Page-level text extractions
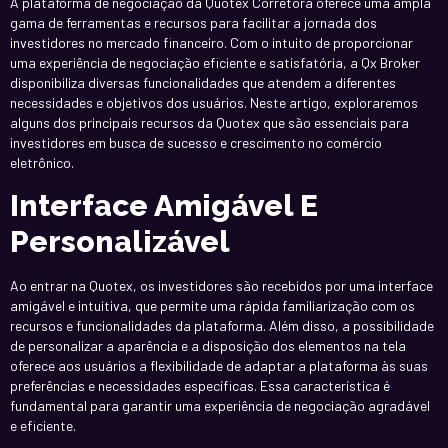
A plataforma de negociação da Quotex Corretora oferece uma ampla
gama de ferramentas e recursos para facilitar a jornada dos
investidores no mercado financeiro. Com o intuito de proporcionar
uma experiência de negociação eficiente e satisfatória, a Qx Broker
disponibiliza diversas funcionalidades que atendem a diferentes
necessidades e objetivos dos usuários. Neste artigo, exploraremos
alguns dos principais recursos da Quotex que são essenciais para
investidores em busca de sucesso e crescimento no comércio
eletrônico.
Interface Amigável E
Personalizável
Ao entrar na Quotex, os investidores são recebidos por uma interface
amigável e intuitiva, que permite uma rápida familiarização com os
recursos e funcionalidades da plataforma. Além disso, a possibilidade
de personalizar a aparência e a disposição dos elementos na tela
oferece aos usuários a flexibilidade de adaptar a plataforma às suas
preferências e necessidades específicas. Essa característica é
fundamental para garantir uma experiência de negociação agradável
e eficiente.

## JOB ITEM
Reproduce only the lines above, starting at the line with "Personalizável" and ending at the line with "recursos e funcionalidades", exactly as written.

## RESPONSE TO THE TASK
Personalizável
Ao entrar na Quotex, os investidores são recebidos por uma interface
amigável e intuitiva, que permite uma rápida familiarização com os
recursos e funcionalidades da plataforma. Além disso, a possibilidade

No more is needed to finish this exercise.